Time Limit: 2000/1000 MS (Java/Others)    Memory Limit: 65536/32768 K (Java/Others)
Total Submission(s): 4730    Accepted Submission(s): 1610

Problem Description

A Fibonacci sequence is calculated by adding the previous two members the sequence, with the first two members being both 1.
F(1) = 1, F(2) = 1, F(3) = 1,F(4) = 1, F(n>4) = F(n - 1) + F(n-2) + F(n-3) + F(n-4)
Your task is to take a number as input, and print that Fibonacci number.

 

 

Input

Each line will contain an integers. Process to end of file.

 

 

Output

For each case, output the result in a line.

 

 

Sample Input

100

 

 

Sample Output

4203968145672990846840663646





Note:

No generated Fibonacci number in excess of 2005 digits will be in the test data, ie.

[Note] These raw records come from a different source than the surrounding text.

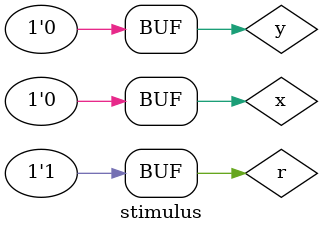
<source format=v>
`timescale 1ns / 1ps
module stimulus;
	// Inputs
	reg x;
	reg y;
	reg r;
	// Outputs
	wire z;
	wire r1;
	// Instantiate the Unit Under Test (UUT)
	add_1_bit uut (
		x, 
		y,
		r,
		z,
		r1
	);
 
	initial begin
	$dumpfile("add_1_bit_test.vcd");
    $dumpvars(0,stimulus);
		// Initialize Inputs
		x = 0;
		y = 0;
		r = 0;
 
	#20 y = 1;
	#20 x = 1;
	#20 y = 0;
	#20 r = 1;	
	#20 y = 1;
	#20 x = 0;
	#20 y = 0;  
	#40 ;
 
	end  
 
		initial begin
		 $monitor("t=%3d r0=%d x=%d,y=%d, \tz=%d, r1=%d \n",$time,r,x,y,z,r1, );
		 end
 
endmodule
 
 

</source>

F(20) = 66526 has 5 digits.

Output

For each case, output the result in a line.

 

题目给出公式
F(1) = 1, F(2) = 1, F(3) = 1,F(4) = 1, F(n>4) = F(n - 1) + F(n-2) + F(n-3) + F(n-4)，然后给出n，要求出F[n]，数据比较大，要用到大数运算

AC code:

#include<iostream>

#include<cstdlib>

#include<cstring>

#include<algorithm>



using namespace std;



int f[4][2100];

int ans[2100];



int main()

{

    int N;



    while(cin>>N)

    {

        if(N<=4)

        {

            cout<<"1"<<endl;

            continue;

        }

        memset(f,0,sizeof f);

        memset(ans,0,sizeof ans);

        f[0][0]=f[1][0]=f[2][0]=f[3][0]=1;

        int len=1;

        for(int i=4;i<N;i++)

        {

            int carry=0;

            for(int j=0;j<len;j++)

            {

                int temp=carry+f[0][j]+f[1][j]+f[2][j]+f[3][j];

                ans[j]=temp%10;

                carry=temp/10;

            }

            while(carry!=0)

            {

                ans[len++]=carry%10;

                carry/=10;

            }

            for(int j=0;j<len;j++)

            {

                f[i%4][j]=ans[j];

            }

        }

        for(int i=len-1;i>=0;i--)

            cout<<ans[i];

        cout<<endl;

    }

}